Allen will never forget the darkest of Pompey days

Steve Allen, left, with Guy Whittingham and Alan McLoughlin
Steve Allen, left, with Guy Whittingham and Alan McLoughlin

Steve Allen cannot forget the day Pompey’s potential demise loomed larger than ever before.

The e-mail stated the club would be liquidated on August 10 if players did not agree to compromise agreements.

Sent by Trevor Birch a year ago this week, the physio – along with then-manager Michael Appleton and the rest of the backroom staff – was inevitably among the recipients.

What’s more, they received what amounted to a death notification for the club while on their pre-season training camp in Marbella.

Back home, Fratton Park staff had been informed in person at a hastily-arranged meeting by Birch.

Unless Tal Ben Haim, Dave Kitson, Liam Lawrence, Luke Varney, David Norris and Greg Halford agreed to settlements and ripped up their contracts, the Blues would die.

Now 12 months on there is optimism about the Blues’ future – with the club secure under new ownership and with more than 10,200 season ticket holders.

But Allen – and so many others – had the scare of their lives.

He said: ‘We were in Marbella and I remember sitting and having a conversation with the other staff after we had an e-mail from the administrator.

‘It told us that if the players didn’t accept the terms, there would be a deadline for the club to be liquidated.

‘All along we had kind of been told there was brinkmanship going on to force the players out – then all of a sudden that e-mail came along.

‘Maybe it wasn’t so much brinkmanship, there was a bit of reality setting in.

‘Then we are thinking “this is real now, we are in a bit of trouble here”.
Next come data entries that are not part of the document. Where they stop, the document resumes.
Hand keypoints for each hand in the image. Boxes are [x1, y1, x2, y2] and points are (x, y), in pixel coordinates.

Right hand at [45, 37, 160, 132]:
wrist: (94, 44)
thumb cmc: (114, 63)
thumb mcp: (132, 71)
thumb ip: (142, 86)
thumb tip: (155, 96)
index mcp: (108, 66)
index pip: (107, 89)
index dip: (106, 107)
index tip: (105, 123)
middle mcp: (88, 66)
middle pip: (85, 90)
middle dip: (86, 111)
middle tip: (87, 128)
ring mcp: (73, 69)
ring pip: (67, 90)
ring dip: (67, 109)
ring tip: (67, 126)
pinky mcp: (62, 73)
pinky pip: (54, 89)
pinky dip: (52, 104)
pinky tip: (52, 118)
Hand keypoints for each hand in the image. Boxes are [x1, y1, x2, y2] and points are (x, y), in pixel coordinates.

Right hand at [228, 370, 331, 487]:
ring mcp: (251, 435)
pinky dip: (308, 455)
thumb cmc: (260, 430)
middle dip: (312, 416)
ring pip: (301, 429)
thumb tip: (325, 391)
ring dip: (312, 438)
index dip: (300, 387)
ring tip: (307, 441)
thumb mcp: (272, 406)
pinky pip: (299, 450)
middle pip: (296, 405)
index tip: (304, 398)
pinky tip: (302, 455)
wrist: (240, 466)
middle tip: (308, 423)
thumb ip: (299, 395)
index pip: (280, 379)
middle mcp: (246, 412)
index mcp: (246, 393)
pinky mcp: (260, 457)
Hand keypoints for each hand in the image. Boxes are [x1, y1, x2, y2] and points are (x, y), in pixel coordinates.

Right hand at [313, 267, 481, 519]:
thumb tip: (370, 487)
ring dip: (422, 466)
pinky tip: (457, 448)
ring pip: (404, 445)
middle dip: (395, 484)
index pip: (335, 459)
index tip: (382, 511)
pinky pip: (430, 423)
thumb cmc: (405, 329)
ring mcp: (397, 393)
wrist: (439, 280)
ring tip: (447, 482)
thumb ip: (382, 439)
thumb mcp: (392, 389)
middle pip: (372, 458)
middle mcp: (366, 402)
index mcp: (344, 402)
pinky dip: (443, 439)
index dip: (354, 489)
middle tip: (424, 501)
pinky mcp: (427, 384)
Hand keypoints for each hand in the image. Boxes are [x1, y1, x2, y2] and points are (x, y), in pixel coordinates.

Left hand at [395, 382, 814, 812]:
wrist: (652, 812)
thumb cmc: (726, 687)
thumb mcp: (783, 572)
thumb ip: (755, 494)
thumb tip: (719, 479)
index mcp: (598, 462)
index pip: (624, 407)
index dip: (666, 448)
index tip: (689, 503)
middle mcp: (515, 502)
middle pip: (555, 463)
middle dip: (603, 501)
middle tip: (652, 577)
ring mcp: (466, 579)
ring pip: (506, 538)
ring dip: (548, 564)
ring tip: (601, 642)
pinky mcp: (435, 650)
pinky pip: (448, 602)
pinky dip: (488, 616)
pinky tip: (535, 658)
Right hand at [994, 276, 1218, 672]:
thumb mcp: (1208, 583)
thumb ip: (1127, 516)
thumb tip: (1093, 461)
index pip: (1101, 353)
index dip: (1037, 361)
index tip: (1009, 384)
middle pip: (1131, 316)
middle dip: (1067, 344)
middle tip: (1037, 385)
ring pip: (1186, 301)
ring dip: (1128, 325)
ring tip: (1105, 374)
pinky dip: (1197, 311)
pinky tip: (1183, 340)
‘We then got involved ourselves and were trying to get the existing players here to understand that.

‘In the treatment room people come and talk to you and if they trust you they will open up.

‘I always try to be honest with them and told them at the time “I’m not really sure there are games going on here, the club needs your help”.
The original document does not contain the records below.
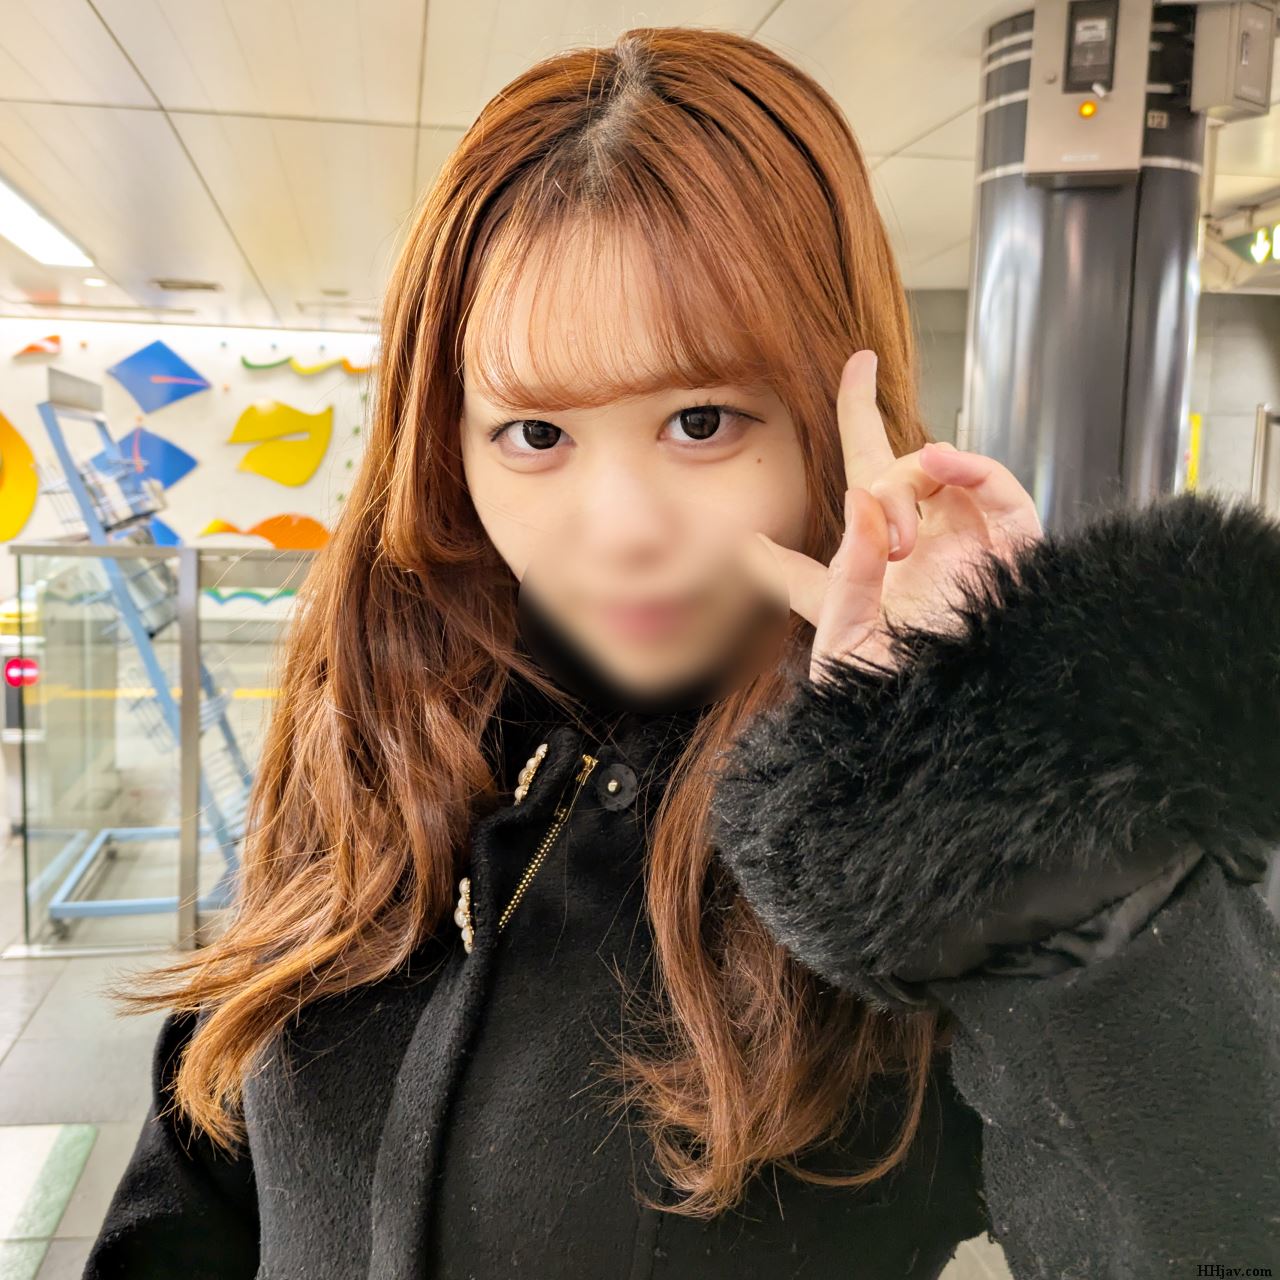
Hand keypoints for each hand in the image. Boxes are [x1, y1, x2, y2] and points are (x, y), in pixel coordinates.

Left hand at [756, 350, 1043, 681]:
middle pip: (894, 466)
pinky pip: (1001, 491)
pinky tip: (942, 464)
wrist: (939, 728)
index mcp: (877, 553)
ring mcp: (969, 541)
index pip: (862, 476)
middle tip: (867, 462)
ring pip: (937, 473)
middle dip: (874, 454)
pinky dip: (972, 468)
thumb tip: (850, 504)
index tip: (858, 365)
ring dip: (909, 489)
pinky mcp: (1014, 552)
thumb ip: (817, 578)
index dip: (858, 413)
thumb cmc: (885, 695)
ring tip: (898, 544)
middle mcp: (924, 538)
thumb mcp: (836, 635)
‘To start with, a few of them answered “good one, clear off” and stuff like that but they soon realised. In the end I think they tried to do the right thing by people and the club because they went.

‘It was horrendous. Awful. All summer we were worrying about it. It was a bad time.

‘Now we have Iain McInnes, who is like a breath of fresh air, different class, and Mark Catlin is the same.

‘You realise now this club has got proper people who actually love the club and care about it.

‘I hope we can deliver for them as well as the fans.’

With Allen and Appleton’s involvement, a productive three-day period saw Varney and Norris leave for Leeds, while Halford headed to Nottingham Forest.

Kitson was the next to go (August 4), leaving Lawrence and Ben Haim remaining 24 hours before the liquidation deadline. But they left in the nick of time – and Allen believes the actions of all those players should be applauded.

He added: ‘Give those boys credit. It wasn’t their fault, they sacrificed a lot in the end and going forward we have to remember that.

‘The players got made out to be the bad guys holding on but it wasn’t all their fault.

‘Some of those boys had given up contracts at other clubs to come here on a promise of a three-year plan – and it all evaporated in front of them.

‘While in Spain I rang up Luke Varney, Greg Halford, David Norris, even Tal Ben Haim.

‘I ended up speaking to him (Ben Haim) quite a lot and he was alright.

‘What people fail to realise with him is he probably lost a huge amount of money in the first administration and then he was going to lose again.

‘I know it is hard for a normal person to comprehend because they don’t understand the figures these boys earn but it’s not their fault, they were given certain contracts.

‘Back then the club bottomed out – but it has come up again.’